• Poker Ban Product of 'Over Reaction' by Congress

    08 May 2007


    The Concord Monitor carried a letter to the editor on May 6, 2007 regarding online poker, skill or luck, and the game’s current political problems in the US.

    “A competitor of lesser ability, on a lucky day, can beat even the best in the business. It happened on June 6, 1919, when Man O’ War, perhaps the greatest racehorse of all time, lost the only race in his 21 starts. The horse that beat him was a 100-1 shot, and while his name might not be the reason the word appears above some of the biggest stories of all in sports and politics, it was, for the record, Upset.

    Luck plays a role in every endeavor. But when it plays a big role, it’s called gambling, which in New Hampshire and many other states is illegal. The law treats games of skill and games of chance differently, but it’s not always easy to tell which is which.

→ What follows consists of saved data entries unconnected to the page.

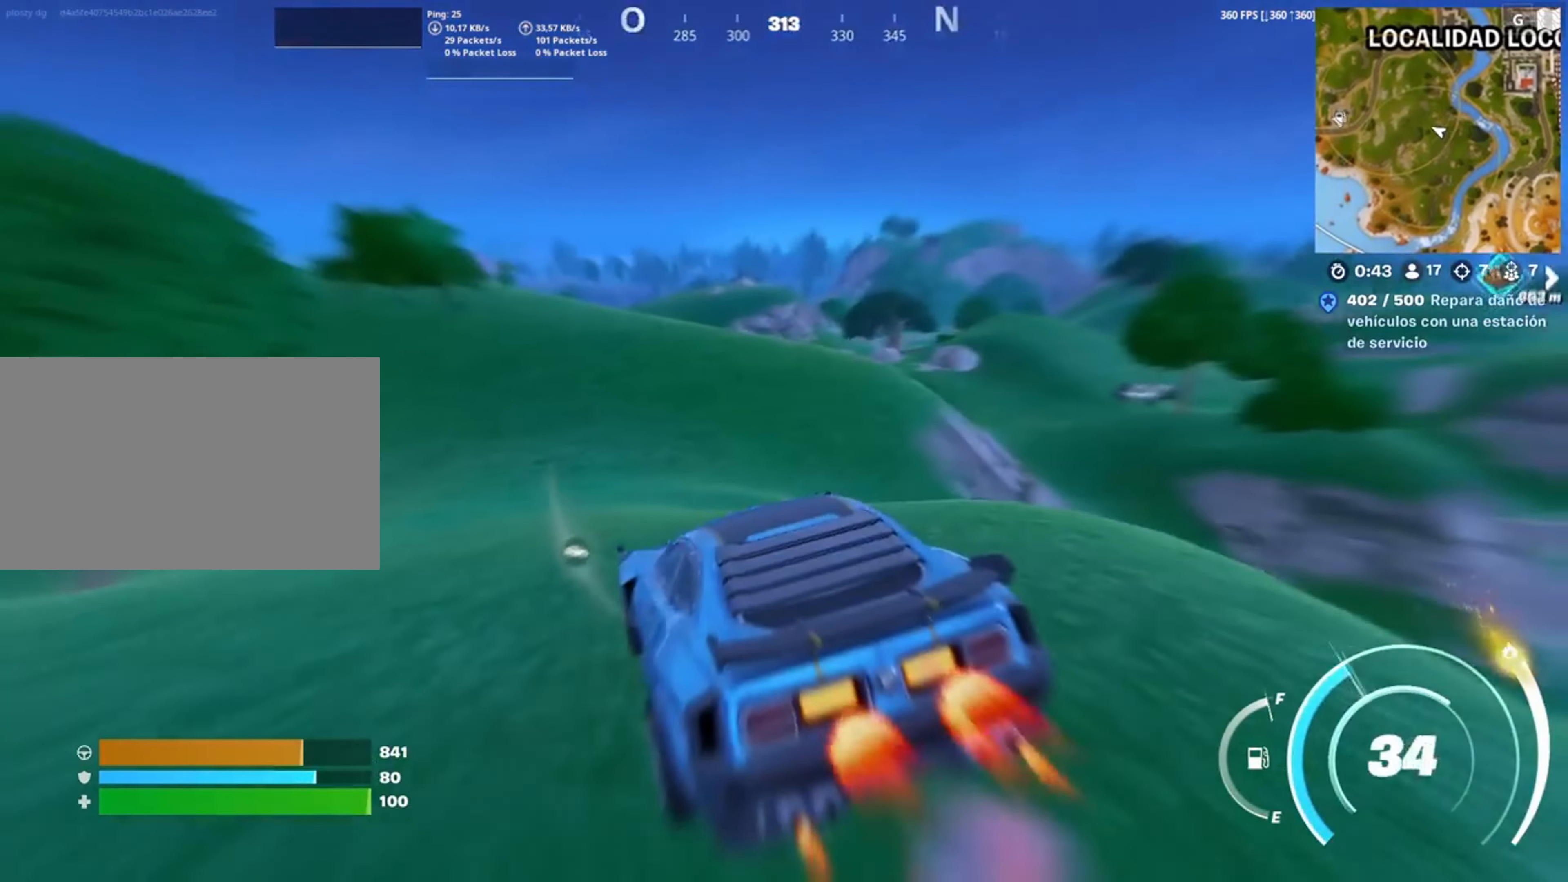
{"keys": ["d", "shift", "w"], "mouse": [], "events": [[83, "d", "down"], [417, "d", "up"], [450, "d", "down"]]}
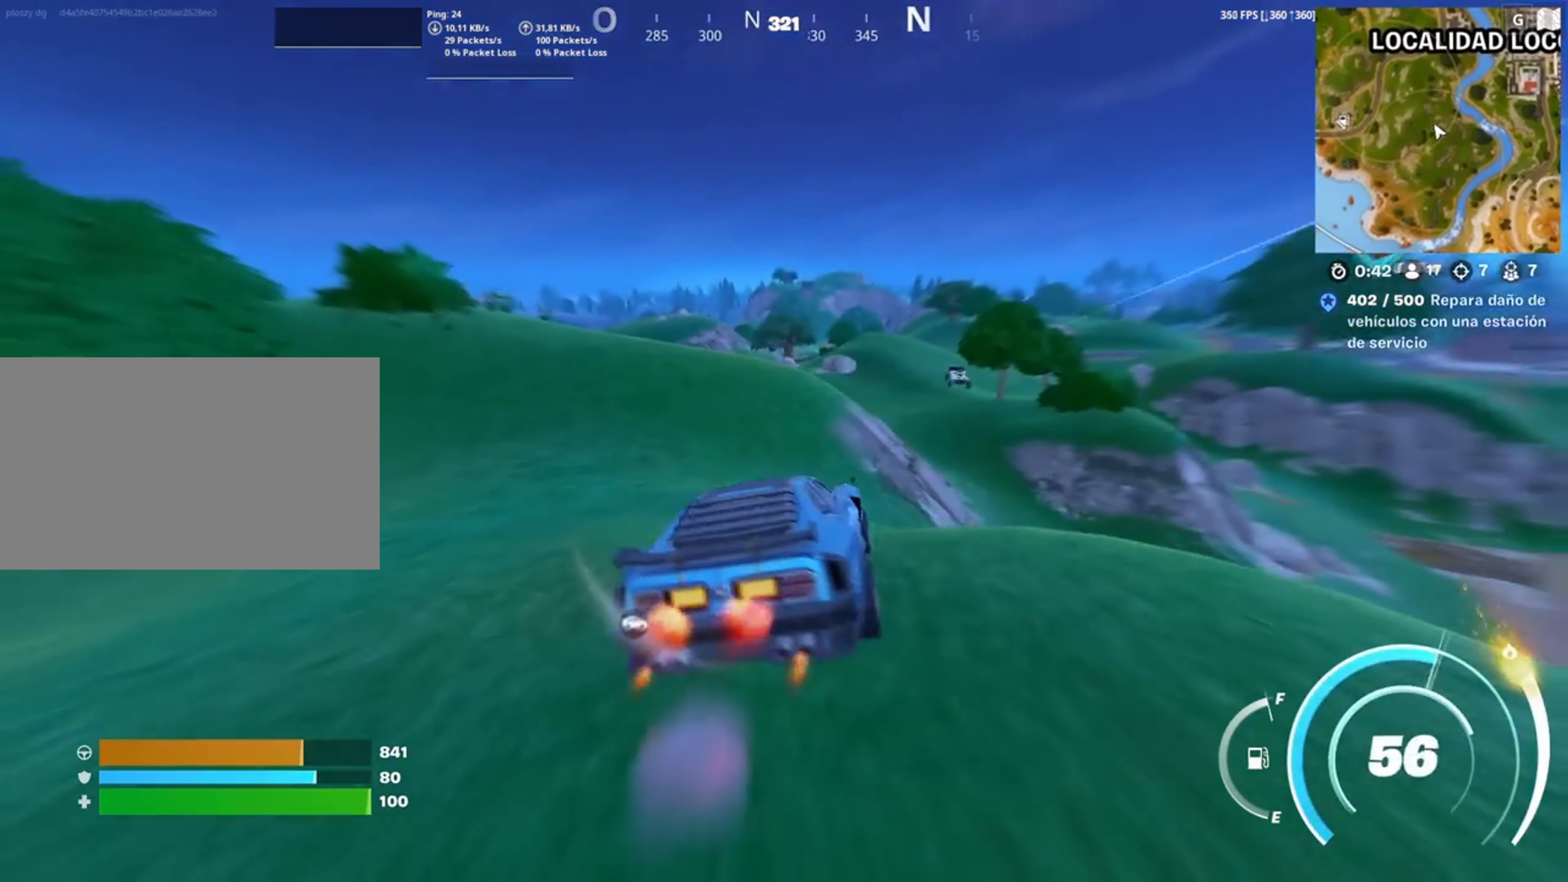
{"keys": ["shift", "w"], "mouse": [], "events": [[450, "d", "up"]]}
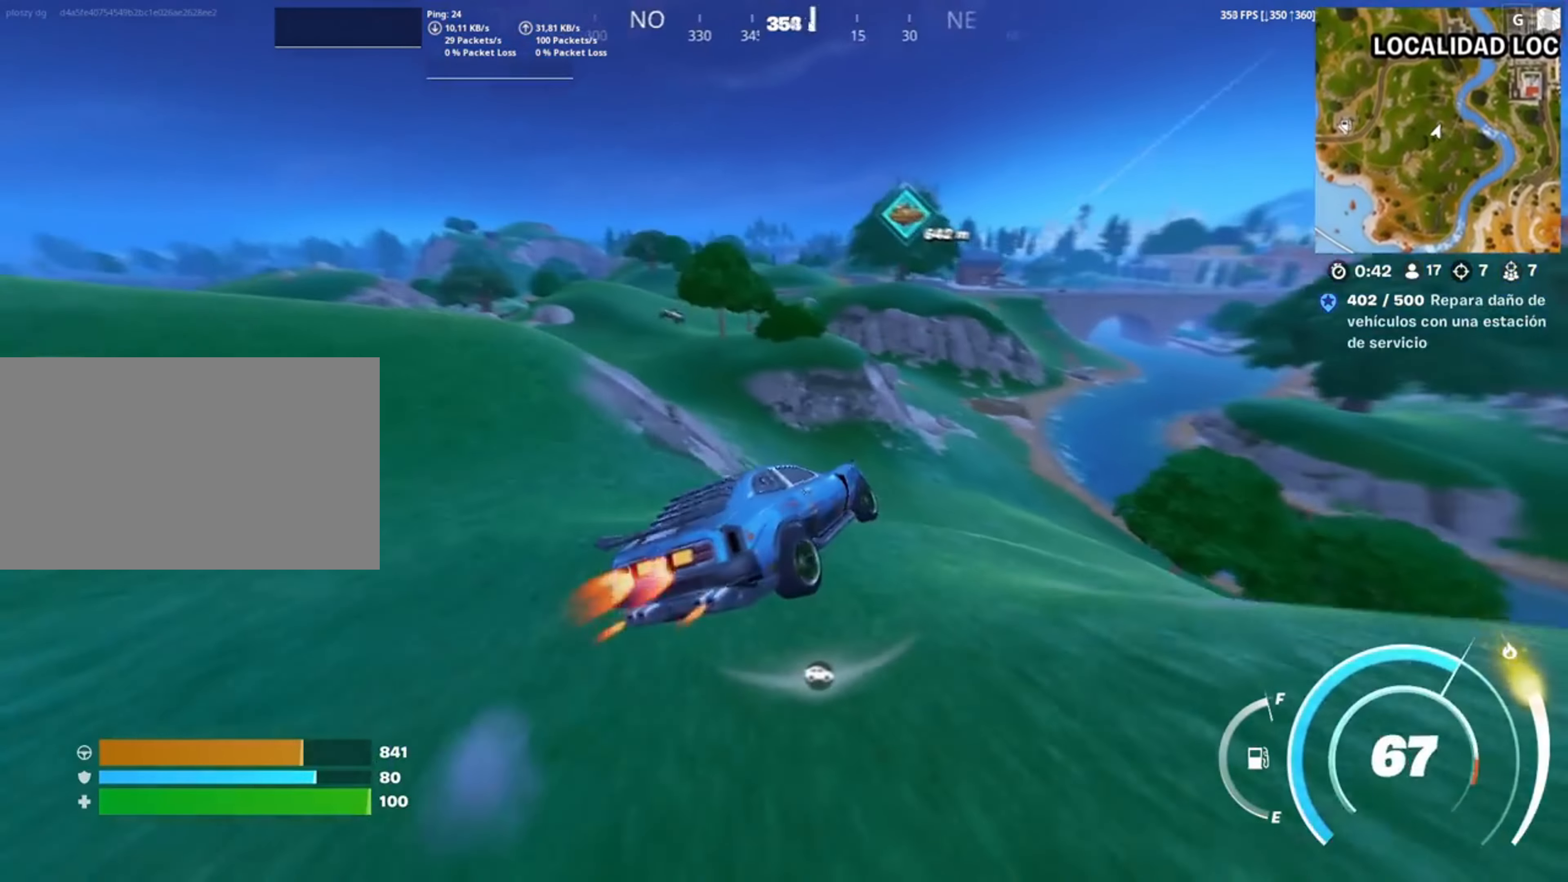
{"keys": ["shift", "w"], "mouse": [], "events": []}
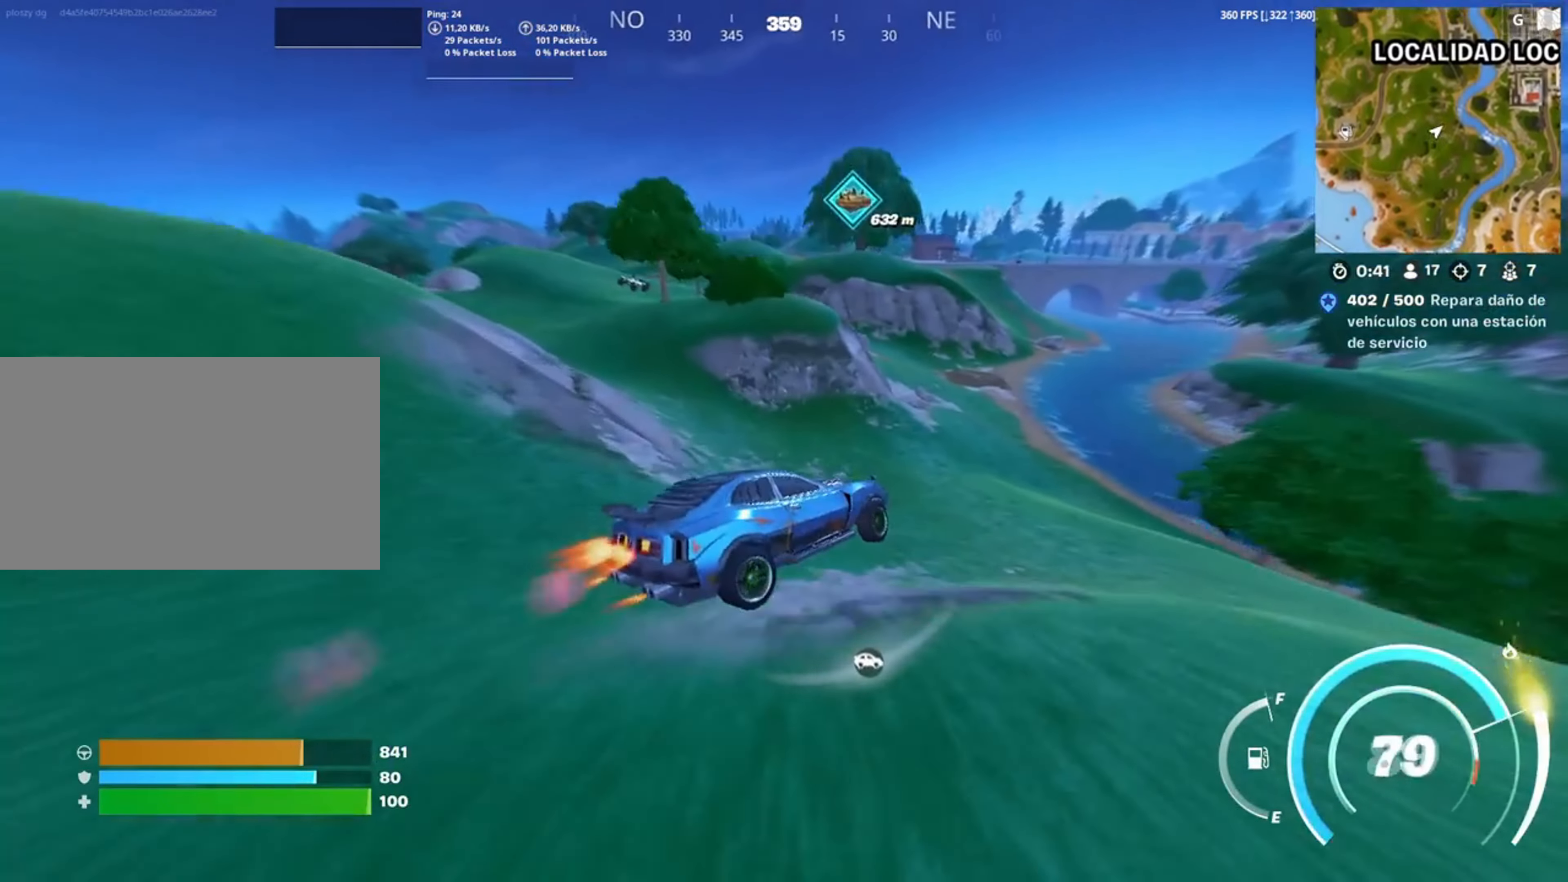
{"keys": ["shift", "w"], "mouse": [], "events": []}
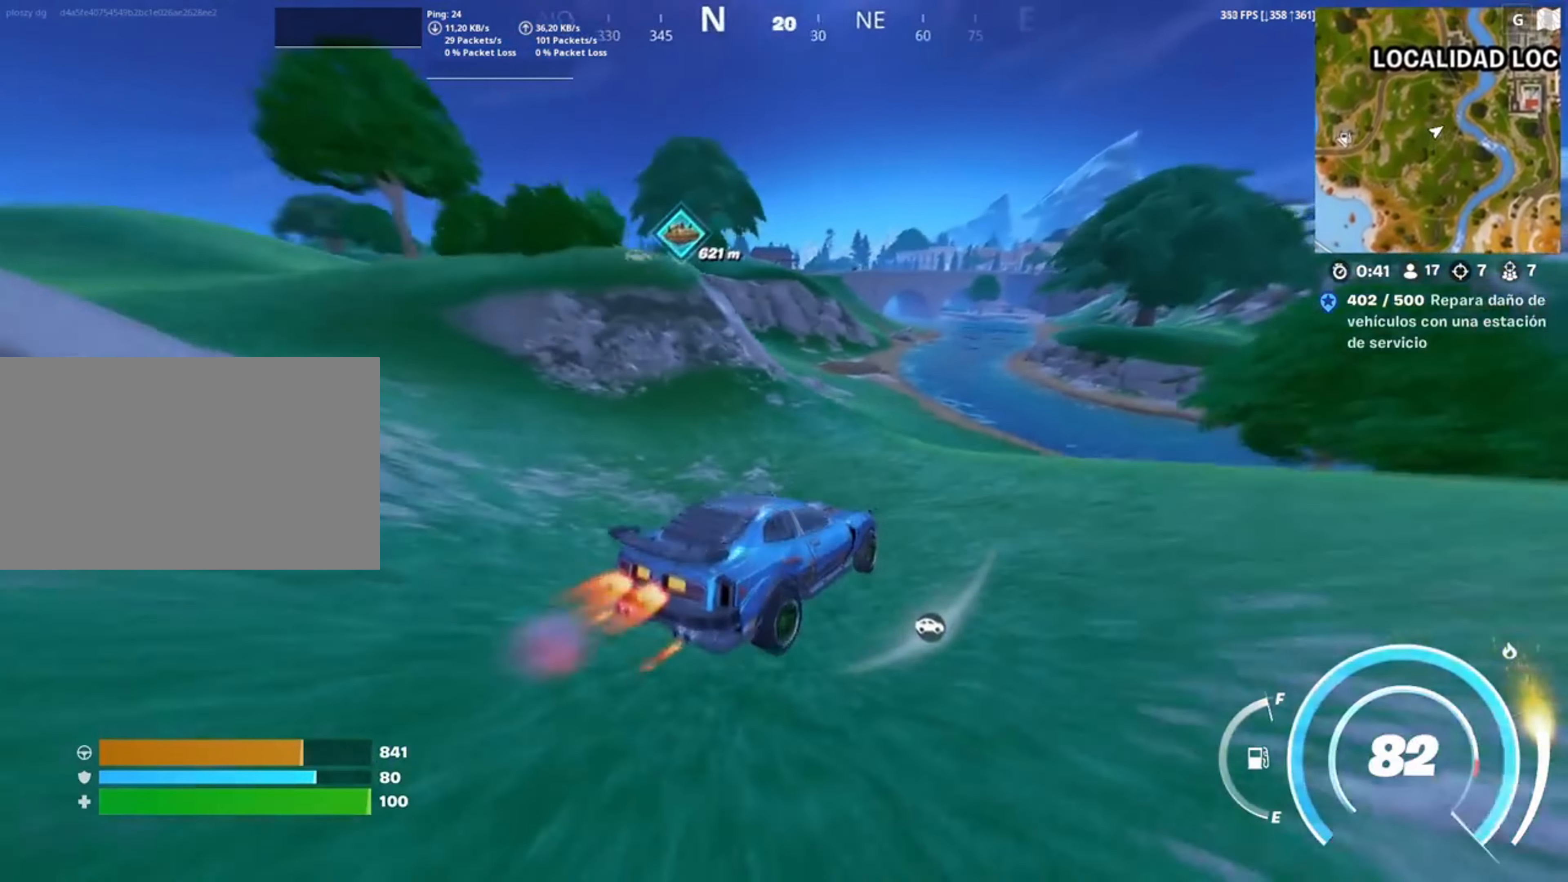
{"keys": ["shift", "w"], "mouse": [], "events": []}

    Chess, for example, is considered to be a logical game of skill, poker a game of chance, or at least some mix of skill and luck. But the best chess player in the world could lose to a lesser player if, let’s say, gout attacked his big toe during the match. Luck, that day, would have been with the victor.

    Last fall, Congress banned the use of credit cards for online gambling. The law, designed to address increasing reports of gambling addicts losing it all in games played over the internet, exempted horse racing and trading in the stock market. Poker players want a similar exemption, and we say, deal them in. Sure, there’s luck involved in poker, but it’s a game of skill.

    Billions of dollars are riding on one bill that would grant poker an exemption and regulate it and another that simply defines poker as a game of skill.

    The issue could be settled in academia. Several universities are studying the mathematics of the one-time saloon game and creating computer programs that could do for poker what IBM’s Big Blue did for chess.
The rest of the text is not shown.